Le tambour burundais, un bien local sacré devenu mondial

Cela fera bientôt cinq ans que le tambour burundais a été inscrit au patrimoine culturel immatériel de l’UNESCO. Petit aperçu historique autour de ce monument de la culture burundaise.

À partir du XVème siècle, dans la région des grands lacs, le tambour a été le symbole de la monarchie. Au Burundi, à part cette symbolique du pouvoir,  le tambour était battu à des occasions précises. C’est notamment KARYENDA qui résonnait durant la fête de l’UMUGANURO qui était la fête des semailles, RUKINZO était utilisé pour rythmer les activités au palais royal, comme il y avait aussi d’autres tambours ordinaires. « RUKINZO a son statut, il est le tambour protecteur en quelque sorte. RUKINZO rythmait la vie du roi, mais aussi à côté de cela, il y avait des tambours ordinaires qui étaient  joués par les tambourinaires, les Batimbo. D’autres tambours, ont les jouaient le jour de l’UMUGANURO », souligne Professeur Emile MWOROHA ».

Depuis le XIX ème siècle, avec l’avènement du colonisateur, le tambour a commencé à perdre sa sacralité par le fait qu’il a été commencé à être battu chez le Résident,  n’importe où et n’importe quand ; soit dans les églises pour appeler les fidèles, soit pour rassembler la population  en cas de communication de masse. L’objectif du pouvoir  colonial était d’aliéner la culture traditionnelle pour la remplacer par culture européenne puisque depuis les reformes de 1925-1930, il a été décidé de désacraliser la culture traditionnelle.

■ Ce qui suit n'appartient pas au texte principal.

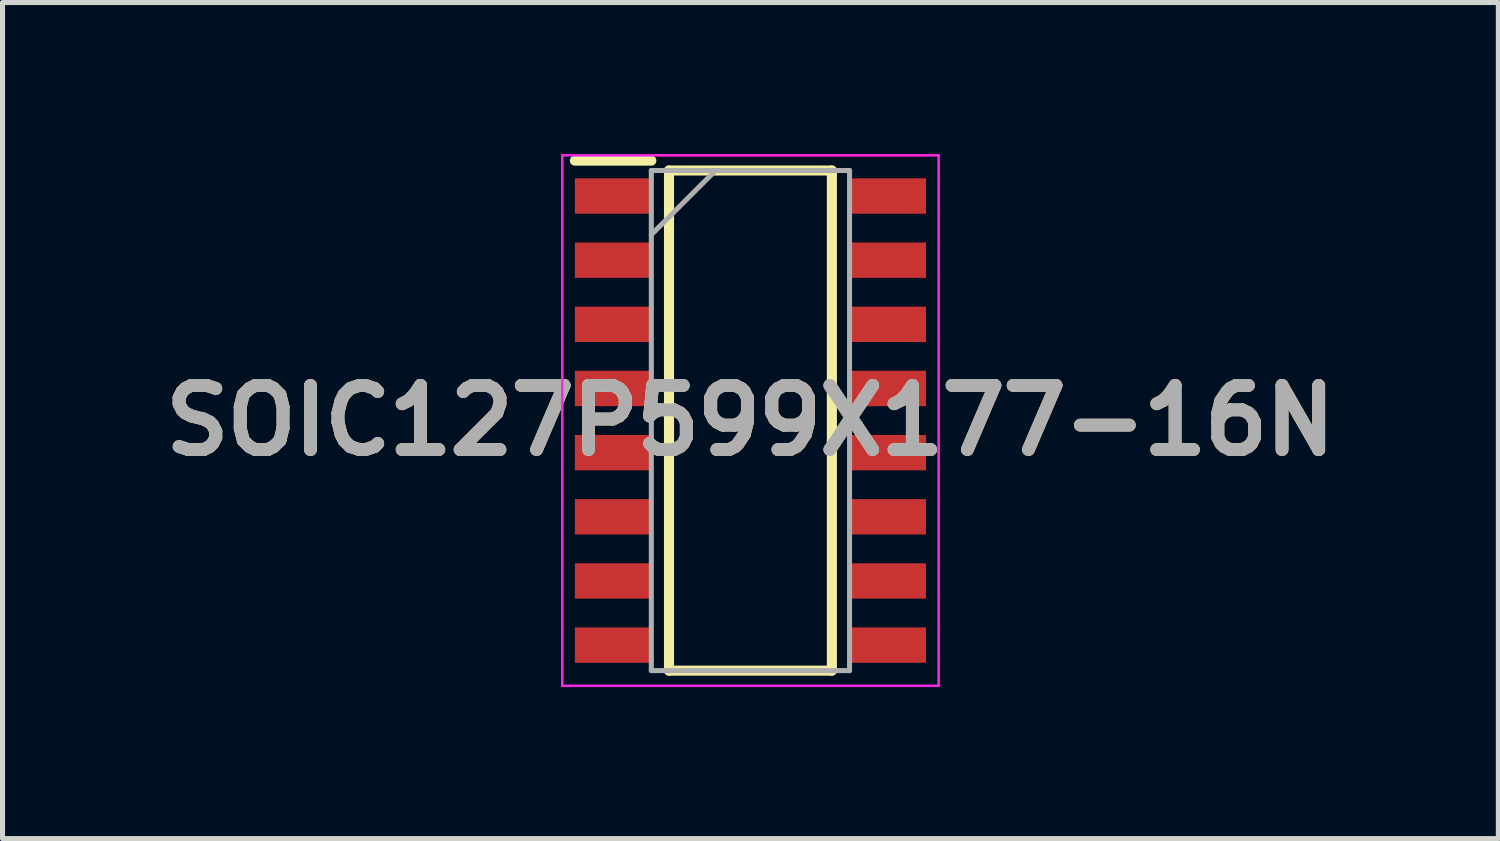
<source format=kicad_pcb>
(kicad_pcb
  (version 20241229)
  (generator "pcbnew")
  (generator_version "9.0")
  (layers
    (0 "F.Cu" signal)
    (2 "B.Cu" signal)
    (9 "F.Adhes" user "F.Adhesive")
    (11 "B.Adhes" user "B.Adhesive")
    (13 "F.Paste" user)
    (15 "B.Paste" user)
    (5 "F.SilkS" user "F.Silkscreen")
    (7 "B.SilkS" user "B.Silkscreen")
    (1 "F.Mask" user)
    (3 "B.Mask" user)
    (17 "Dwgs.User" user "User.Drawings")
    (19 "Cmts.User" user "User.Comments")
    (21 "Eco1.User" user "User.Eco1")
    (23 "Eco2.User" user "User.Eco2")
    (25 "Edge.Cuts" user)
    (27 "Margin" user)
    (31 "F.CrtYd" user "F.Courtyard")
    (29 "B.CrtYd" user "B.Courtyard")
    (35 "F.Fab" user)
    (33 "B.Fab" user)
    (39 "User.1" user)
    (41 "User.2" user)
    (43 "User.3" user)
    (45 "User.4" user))
  (footprint "SOIC127P599X177-16N"
    (layer "F.Cu")
    (at 11.805 5.275)
    (property "Reference" "SOIC127P599X177-16N" (at 0 0 0) (layer "F.SilkS") (effects (font (size 1.27 1.27) (thickness 0.254))))
    (attr smd)
    (fp_line (start -3.475 -5.145) (end -1.962 -5.145) (stroke (width 0.2) (type solid)) (layer "F.SilkS"))
    (fp_line (start -1.612 -4.95) (end 1.612 -4.95) (stroke (width 0.2) (type solid)) (layer "F.SilkS"))
    (fp_line (start -1.612 4.95) (end -1.612 -4.95) (stroke (width 0.2) (type solid)) (layer "F.SilkS"))
    (fp_line (start 1.612 -4.95) (end 1.612 4.95) (stroke (width 0.2) (type solid)) (layer "F.SilkS"))
    (fp_line (start 1.612 4.95) (end -1.612 4.95) (stroke (width 0.2) (type solid)) (layer "F.SilkS"))
    (fp_line (start -3.725 -5.25) (end 3.725 -5.25) (stroke (width 0.05) (type solid)) (layer "F.CrtYd"))
    (fp_line (start -3.725 5.25) (end -3.725 -5.25) (stroke (width 0.05) (type solid)) (layer "F.CrtYd"))
    (fp_line (start 3.725 -5.25) (end 3.725 5.25) (stroke (width 0.05) (type solid)) (layer "F.CrtYd"))
    (fp_line (start 3.725 5.25) (end -3.725 5.25) (stroke (width 0.05) (type solid)) (layer "F.CrtYd"))
    (fp_line (start -1.962 -4.95) (end 1.962 -4.95) (stroke (width 0.1) (type solid)) (layer "F.Fab"))
    (fp_line (start -1.962 -3.68) (end -0.692 -4.95) (stroke (width 0.1) (type solid)) (layer "F.Fab"))
    (fp_line (start -1.962 4.95) (end -1.962 -4.95) (stroke (width 0.1) (type solid)) (layer "F.Fab"))
    (fp_line (start 1.962 -4.95) (end 1.962 4.95) (stroke (width 0.1) (type solid)) (layer "F.Fab"))
    (fp_line (start 1.962 4.95) (end -1.962 4.95) (stroke (width 0.1) (type solid)) (layer "F.Fab"))
    (fp_text user "${REFERENCE}" (at 0 0 0) (layer "F.Fab") (effects (font (size 1.27 1.27) (thickness 0.254))))
    (pad "1" smd rect (at -2.719 -4.445 90) (size 0.7 1.513) (layers "F.Cu" "F.Mask" "F.Paste"))
    (pad "2" smd rect (at -2.719 -3.175 90) (size 0.7 1.513) (layers "F.Cu" "F.Mask" "F.Paste"))
    (pad "3" smd rect (at -2.719 -1.905 90) (size 0.7 1.513) (layers "F.Cu" "F.Mask" "F.Paste"))
    (pad "4" smd rect (at -2.719 -0.635 90) (size 0.7 1.513) (layers "F.Cu" "F.Mask" "F.Paste"))
    (pad "5" smd rect (at -2.719 0.635 90) (size 0.7 1.513) (layers "F.Cu" "F.Mask" "F.Paste"))
    (pad "6" smd rect (at -2.719 1.905 90) (size 0.7 1.513) (layers "F.Cu" "F.Mask" "F.Paste"))
    (pad "7" smd rect (at -2.719 3.175 90) (size 0.7 1.513) (layers "F.Cu" "F.Mask" "F.Paste"))
    (pad "8" smd rect (at -2.719 4.445 90) (size 0.7 1.513) (layers "F.Cu" "F.Mask" "F.Paste"))
    (pad "9" smd rect (at 2.719 4.445 90) (size 0.7 1.513) (layers "F.Cu" "F.Mask" "F.Paste"))
    (pad "10" smd rect (at 2.719 3.175 90) (size 0.7 1.513) (layers "F.Cu" "F.Mask" "F.Paste"))
    (pad "11" smd rect (at 2.719 1.905 90) (size 0.7 1.513) (layers "F.Cu" "F.Mask" "F.Paste"))
    (pad "12" smd rect (at 2.719 0.635 90) (size 0.7 1.513) (layers "F.Cu" "F.Mask" "F.Paste"))
    (pad "13" smd rect (at 2.719 -0.635 90) (size 0.7 1.513) (layers "F.Cu" "F.Mask" "F.Paste"))
    (pad "14" smd rect (at 2.719 -1.905 90) (size 0.7 1.513) (layers "F.Cu" "F.Mask" "F.Paste"))
    (pad "15" smd rect (at 2.719 -3.175 90) (size 0.7 1.513) (layers "F.Cu" "F.Mask" "F.Paste"))
    (pad "16" smd rect (at 2.719 -4.445 90) (size 0.7 1.513) (layers "F.Cu" "F.Mask" "F.Paste")))
  (gr_rect
    (start -3 -3)
    (end 26.61 13.55)
    (stroke (width 0.1) (type default))
    (fill no)
    (layer "Edge.Cuts")))
</source>
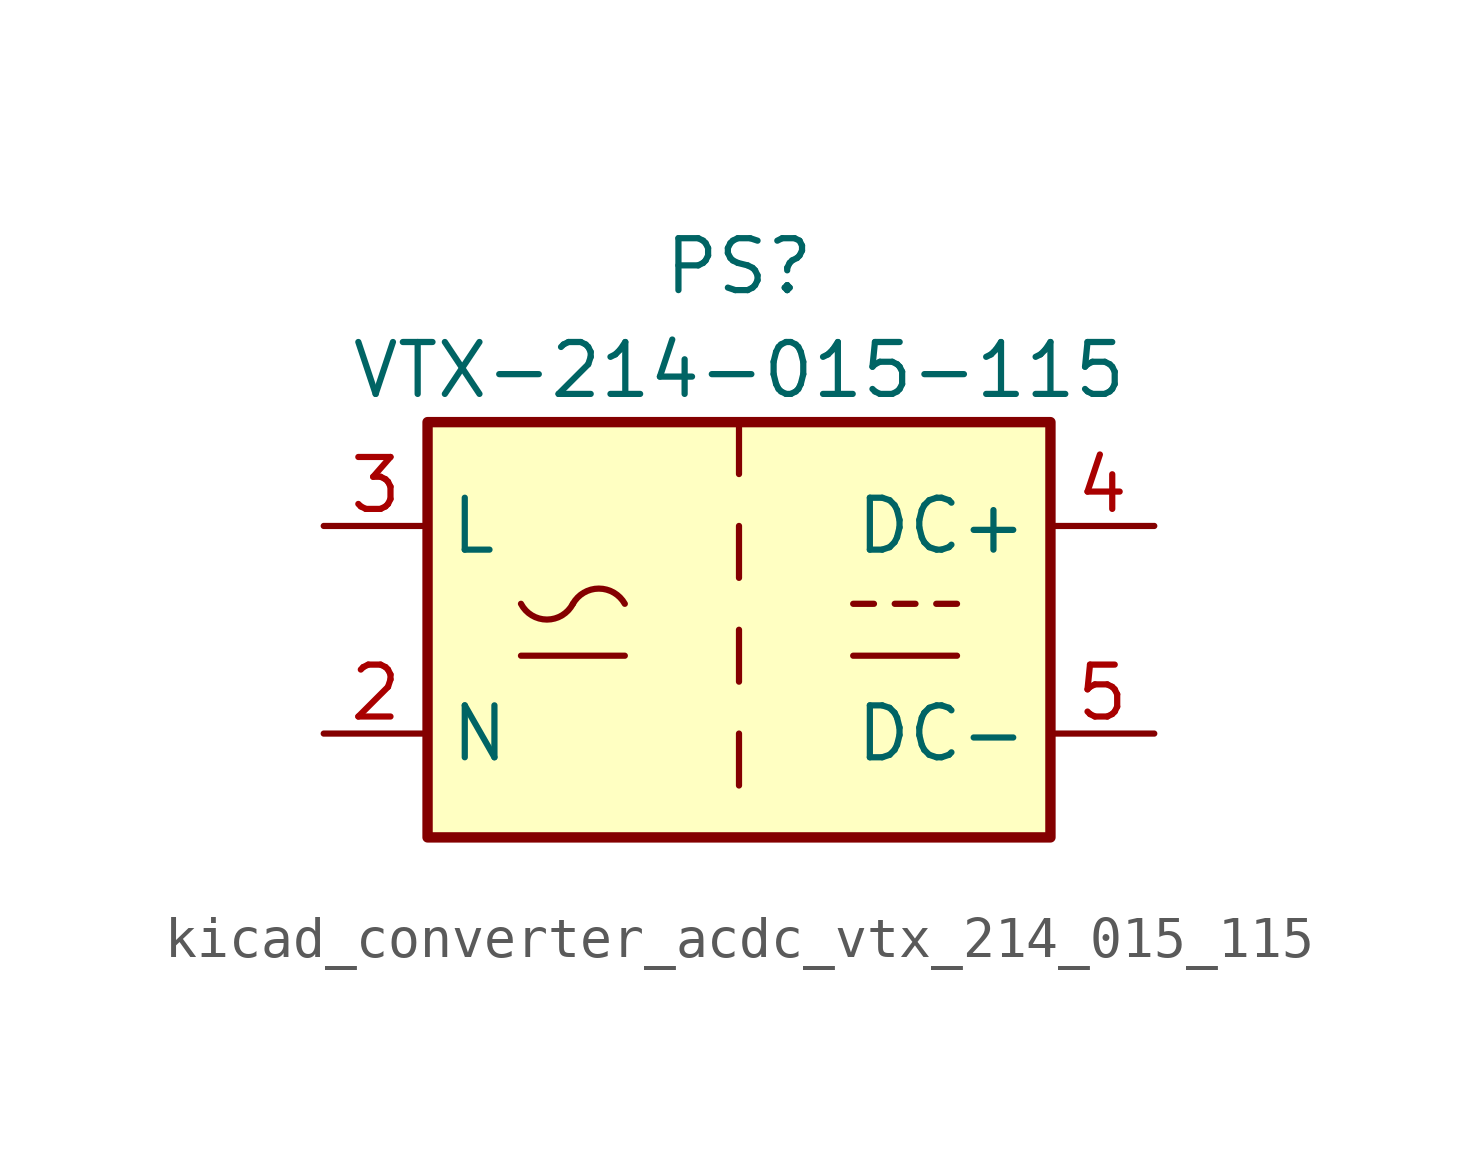
<source format=kicad_sym>
(kicad_symbol_lib
  (version 20220914)
  (generator kicad_symbol_editor)
  (symbol "kicad_converter_acdc_vtx_214_015_115"
    (property "Reference" "PS"
      (at 0 8.89 0)
      (effects (font (size 1.27 1.27))))
    (property "Value" "VTX-214-015-115"
      (at 0 6.35 0)
      (effects (font (size 1.27 1.27))))
    (symbol "kicad_converter_acdc_vtx_214_015_115_0_1"
      (rectangle (start -7.62 5.08) (end 7.62 -5.08) (stroke (width 0.254) (type default)) (fill (type background)))
      (arc (start -5.334 0.635) (mid -4.699 0.2495) (end -4.064 0.635) (stroke (width 0) (type default)) (fill (type none)))
      (arc (start -2.794 0.635) (mid -3.429 1.0072) (end -4.064 0.635) (stroke (width 0) (type default)) (fill (type none)))
      (polyline (pts (xy -5.334 -0.635) (xy -2.794 -0.635)) (stroke (width 0) (type default)) (fill (type none)))
      (polyline (pts (xy 2.794 -0.635) (xy 5.334 -0.635)) (stroke (width 0) (type default)) (fill (type none)))
      (polyline (pts (xy 2.794 0.635) (xy 3.302 0.635)) (stroke (width 0) (type default)) (fill (type none)))
      (polyline (pts (xy 3.81 0.635) (xy 4.318 0.635)) (stroke (width 0) (type default)) (fill (type none)))
      (polyline (pts (xy 4.826 0.635) (xy 5.334 0.635)) (stroke (width 0) (type default)) (fill (type none))))
    (symbol "kicad_converter_acdc_vtx_214_015_115_1_1"
      (polyline (pts (xy 0 -2.54) (xy 0 -3.81)) (stroke (width 0) (type default)) (fill (type none)))
      (polyline (pts (xy 0 0) (xy 0 -1.27)) (stroke (width 0) (type default)) (fill (type none)))
      (polyline (pts (xy 0 2.54) (xy 0 1.27)) (stroke (width 0) (type default)) (fill (type none)))
      (polyline (pts (xy 0 5.08) (xy 0 3.81)) (stroke (width 0) (type default)) (fill (type none)))
      (pin no_connect line (at 0 -5.08 90) (length 2.54) hide (name "FG" (effects (font (size 1.27 1.27)))) (number "1" (effects (font (size 1.27 1.27)))))
      (pin power_in line (at -10.16 -2.54 0) (length 2.54) (name "N" (effects (font (size 1.27 1.27)))) (number "2" (effects (font (size 1.27 1.27)))))
      (pin power_in line (at -10.16 2.54 0) (length 2.54) (name "L" (effects (font (size 1.27 1.27)))) (number "3" (effects (font (size 1.27 1.27)))))
      (pin power_out line (at 10.16 2.54 180) (length 2.54) (name "DC+" (effects (font (size 1.27 1.27)))) (number "4" (effects (font (size 1.27 1.27)))))
      (pin power_out line (at 10.16 -2.54 180) (length 2.54) (name "DC-" (effects (font (size 1.27 1.27)))) (number "5" (effects (font (size 1.27 1.27))))))))
</source>
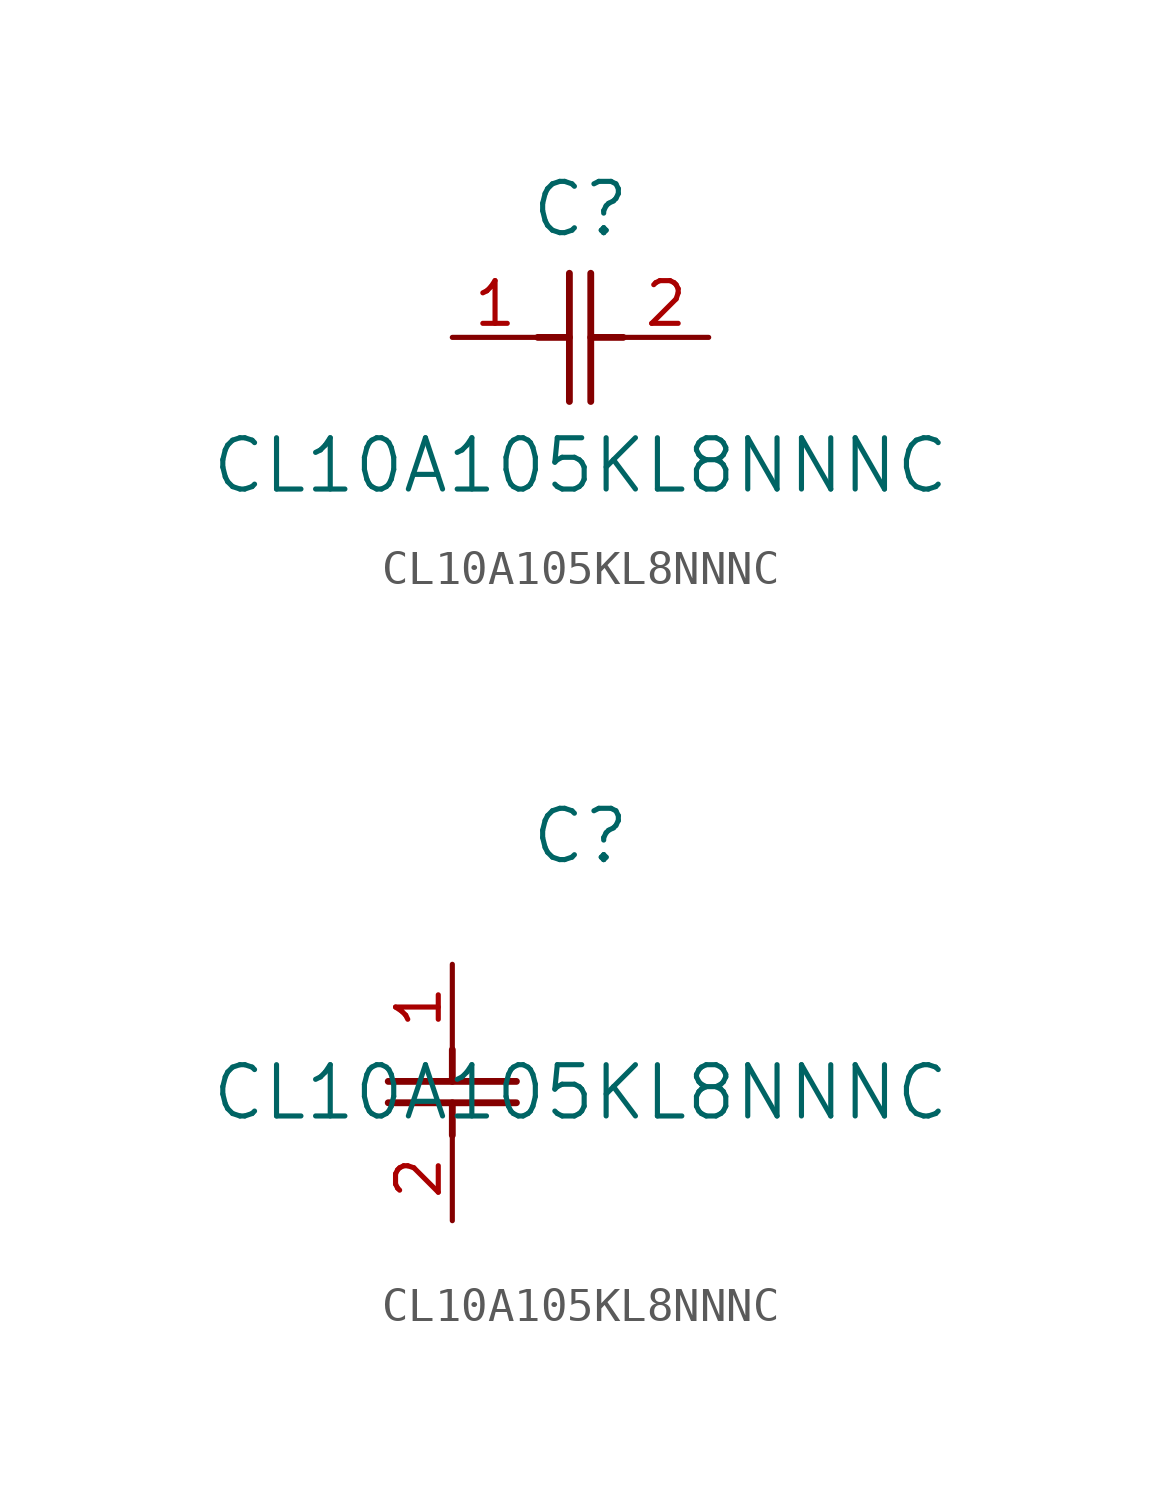
<source format=kicad_sym>
(kicad_symbol_lib
  (version 20211014)
  (generator kicad_symbol_editor)
  (symbol "CL10A105KL8NNNC"
    (pin_names
      (offset 0.254))
    (property "Reference" "C"
      (at 3.81 3.81 0)
      (effects (font (size 1.524 1.524))))
    (property "Value" "CL10A105KL8NNNC"
      (at 3.81 -3.81 0)
      (effects (font (size 1.524 1.524))))
    (symbol "CL10A105KL8NNNC_1_1"
      (polyline (pts (xy 3.48 -1.905) (xy 3.48 1.905)) (stroke (width 0.203) (type default) (color 0 0 0 0)) (fill (type none)))
      (polyline (pts (xy 4.115 -1.905) (xy 4.115 1.905)) (stroke (width 0.203) (type default) (color 0 0 0 0)) (fill (type none)))
      (polyline (pts (xy 4.115 0) (xy 5.08 0)) (stroke (width 0.203) (type default) (color 0 0 0 0)) (fill (type none)))
      (polyline (pts (xy 2.54 0) (xy 3.48 0)) (stroke (width 0.203) (type default) (color 0 0 0 0)) (fill (type none)))
      (pin unspecified line (at 0 0 0) (length 2.54) (name "" (effects (font (size 1.27 1.27)))) (number "1" (effects (font (size 1.27 1.27)))))
      (pin unspecified line (at 7.62 0 180) (length 2.54) (name "" (effects (font (size 1.27 1.27)))) (number "2" (effects (font (size 1.27 1.27))))))
    (symbol "CL10A105KL8NNNC_1_2"
      (polyline (pts (xy -1.905 -3.48) (xy 1.905 -3.48)) (stroke (width 0.203) (type default) (color 0 0 0 0)) (fill (type none)))
      (polyline (pts (xy -1.905 -4.115) (xy 1.905 -4.115)) (stroke (width 0.203) (type default) (color 0 0 0 0)) (fill (type none)))
      (polyline (pts (xy 0 -4.115) (xy 0 -5.08)) (stroke (width 0.203) (type default) (color 0 0 0 0)) (fill (type none)))
      (polyline (pts (xy 0 -2.54) (xy 0 -3.48)) (stroke (width 0.203) (type default) (color 0 0 0 0)) (fill (type none)))
      (pin unspecified line (at 0 0 270) (length 2.54) (name "" (effects (font (size 1.27 1.27)))) (number "1" (effects (font (size 1.27 1.27)))))
      (pin unspecified line (at 0 -7.62 90) (length 2.54) (name "" (effects (font (size 1.27 1.27)))) (number "2" (effects (font (size 1.27 1.27))))))))
</source>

Avant l’arrivée des blancs, les BAGANWA et les BATWARE ne pouvaient pas battre le tambour chez eux puisqu’il symbolisait la royauté, sauf les organisateurs de l’UMUGANURO, les gardiens des tombeaux, les BASHUBI et les BIRU avaient ce privilège de garder chez eux le tambour. Les femmes ne pouvaient pas battre le tambour seulement elles pouvaient l’accompagner par des mains. Cette exclusion de la femme serait, selon l’historien E.MWOROHA, par le fait que certaines parties du tambour avaient la même appellation que celles de la femme.

Reconnaissance mondiale

En 2014 le tambour burundais a été inscrit au patrimoine culturel immatériel de l’UNESCO. En 2017, le gouvernement burundais a pris la décision de suspendre le jeu du tambour dans des cérémonies non officielles comme les célébrations des mariages, remise de dot etc.. Dans le souci de mettre à l’honneur ce patrimoine, le gouvernement a adopté un décret  portant Réglementation de l’Exploitation du Tambour aux niveaux national et international de  mettre en place une journée nationale dédiée au tambour.

Des rites de célébration de la fête d’UMUGANURO au Burundi à la reconnaissance internationale, des initiatives claires devraient être prises, pour promouvoir le tambour burundais qui offre d’expérience un spectacle incontesté au niveau local et mondial.